Recreational fisherman, by and large, drop a few lines in the water on occasion, throw back most of what they catch, and some days catch nothing. We all know this. I expect these parameters were absent from any calculation. There is no way any rational person could conclude that recreational fishing serves as a statistically viable measure when it comes to ocean stock levels compared to data already gathered from commercial fishing landing counts. Sure, some fish are taken recreationally, but as a tool, it’s just statistically insignificant compared too commercial fishing whose takes are large, and highly measurable. This is not about lakes, rivers, and streams here that are more significantly impacted by recreational fishing, but about the ocean, and the fishing methods that significantly impact it and are already easily measured. 

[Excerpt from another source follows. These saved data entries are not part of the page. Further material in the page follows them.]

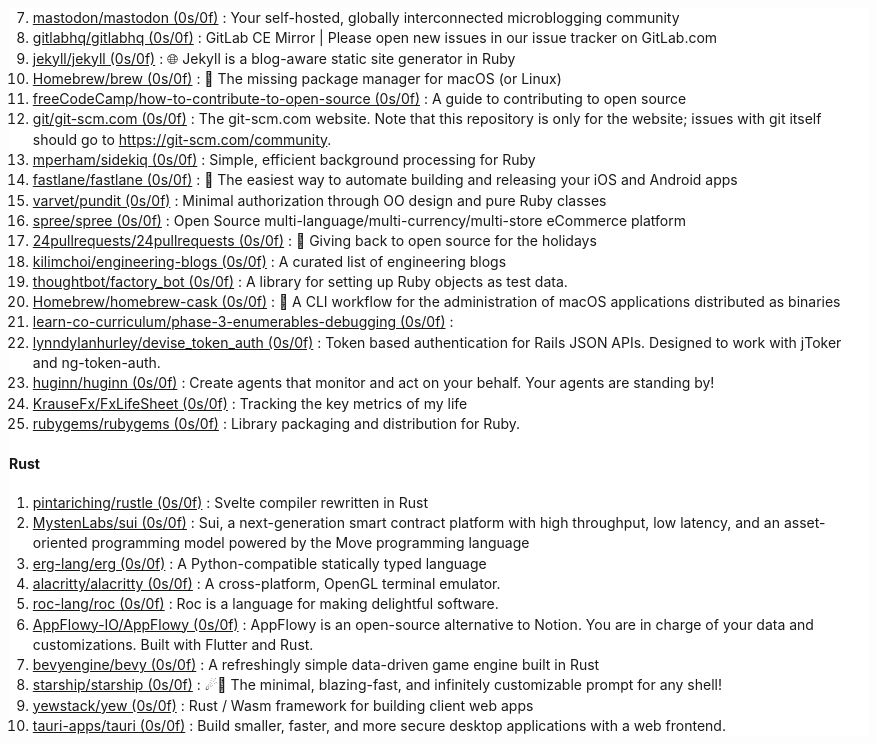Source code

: 7. [mastodon/mastodon (0s/0f)](https://github.com/mastodon/mastodon) : Your self-hosted, globally interconnected microblogging community
8. [gitlabhq/gitlabhq (0s/0f)](https://github.com/gitlabhq/gitlabhq) : GitLab CE Mirror | Please open new issues in our issue tracker on GitLab.com
9. [jekyll/jekyll (0s/0f)](https://github.com/jekyll/jekyll) : 🌐 Jekyll is a blog-aware static site generator in Ruby
10. [Homebrew/brew (0s/0f)](https://github.com/Homebrew/brew) : 🍺 The missing package manager for macOS (or Linux)
11. [freeCodeCamp/how-to-contribute-to-open-source (0s/0f)](https://github.com/freeCodeCamp/how-to-contribute-to-open-source) : A guide to contributing to open source
12. [git/git-scm.com (0s/0f)](https://github.com/git/git-scm.com) : The git-scm.com website. Note that this repository is only for the website; issues with git itself should go to https://git-scm.com/community.
13. [mperham/sidekiq (0s/0f)](https://github.com/mperham/sidekiq) : Simple, efficient background processing for Ruby
14. [fastlane/fastlane (0s/0f)](https://github.com/fastlane/fastlane) : 🚀 The easiest way to automate building and releasing your iOS and Android apps
15. [varvet/pundit (0s/0f)](https://github.com/varvet/pundit) : Minimal authorization through OO design and pure Ruby classes
16. [spree/spree (0s/0f)](https://github.com/spree/spree) : Open Source multi-language/multi-currency/multi-store eCommerce platform
17. [24pullrequests/24pullrequests (0s/0f)](https://github.com/24pullrequests/24pullrequests) : 🎄 Giving back to open source for the holidays
18. [kilimchoi/engineering-blogs (0s/0f)](https://github.com/kilimchoi/engineering-blogs) : A curated list of engineering blogs
19. [thoughtbot/factory_bot (0s/0f)](https://github.com/thoughtbot/factory_bot) : A library for setting up Ruby objects as test data.
20. [Homebrew/homebrew-cask (0s/0f)](https://github.com/Homebrew/homebrew-cask) : 🍻 A CLI workflow for the administration of macOS applications distributed as binaries
21. [learn-co-curriculum/phase-3-enumerables-debugging (0s/0f)](https://github.com/learn-co-curriculum/phase-3-enumerables-debugging) : 
22. [lynndylanhurley/devise_token_auth (0s/0f)](https://github.com/lynndylanhurley/devise_token_auth) : Token based authentication for Rails JSON APIs. Designed to work with jToker and ng-token-auth.
23. [huginn/huginn (0s/0f)](https://github.com/huginn/huginn) : Create agents that monitor and act on your behalf. Your agents are standing by!
24. [KrauseFx/FxLifeSheet (0s/0f)](https://github.com/KrauseFx/FxLifeSheet) : Tracking the key metrics of my life
25. [rubygems/rubygems (0s/0f)](https://github.com/rubygems/rubygems) : Library packaging and distribution for Ruby.

#### Rust
1. [pintariching/rustle (0s/0f)](https://github.com/pintariching/rustle) : Svelte compiler rewritten in Rust
2. [MystenLabs/sui (0s/0f)](https://github.com/MystenLabs/sui) : Sui, a next-generation smart contract platform with high throughput, low latency, and an asset-oriented programming model powered by the Move programming language
3. [erg-lang/erg (0s/0f)](https://github.com/erg-lang/erg) : A Python-compatible statically typed language
4. [alacritty/alacritty (0s/0f)](https://github.com/alacritty/alacritty) : A cross-platform, OpenGL terminal emulator.
5. [roc-lang/roc (0s/0f)](https://github.com/roc-lang/roc) : Roc is a language for making delightful software.
6. [AppFlowy-IO/AppFlowy (0s/0f)](https://github.com/AppFlowy-IO/AppFlowy) : AppFlowy is an open-source alternative to Notion. You are in charge of your data and customizations. Built with Flutter and Rust.
7. [bevyengine/bevy (0s/0f)](https://github.com/bevyengine/bevy) : A refreshingly simple data-driven game engine built in Rust
8. [starship/starship (0s/0f)](https://github.com/starship/starship) : ☄🌌️ The minimal, blazing-fast, and infinitely customizable prompt for any shell!
9. [yewstack/yew (0s/0f)](https://github.com/yewstack/yew) : Rust / Wasm framework for building client web apps
10. [tauri-apps/tauri (0s/0f)](https://github.com/tauri-apps/tauri) : Build smaller, faster, and more secure desktop applications with a web frontend.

The NOAA spin is laughable but understandable. The implications sad. New revenue streams are a quick fix for budgetary inefficiency. Too bad the recreational saltwater fisherman will have to pay in beyond what they already do, for the surveys that are already funded and could work properly. Shame on NOAA for their poorly veiled excuse. No one is going to give a phone survey (most will give their office phone number), and most will throw any mail survey in the recycle bin without opening it. And it’s only because we recreational saltwater fisherman are smart enough to know that we offer no new significant data. But NOAA knows this. The whole exercise is a PR effort that looks ridiculous to the intelligent fisherman—and anyone else thinking rationally. I registered, and will pay my $15 dollars a years in years to come….unless I can bludgeon some sense into my US and state legislators soon… to keep this boondoggle from going through, or at least to make my state exempt…which is possible.., and something we all should strive for. Lets protect and nurture the ocean’s fisheries, and lets do it by making the existing systems we have work properly. 

Just one MOF member’s opinion only, and not reflective (necessarily) of MOF as a whole.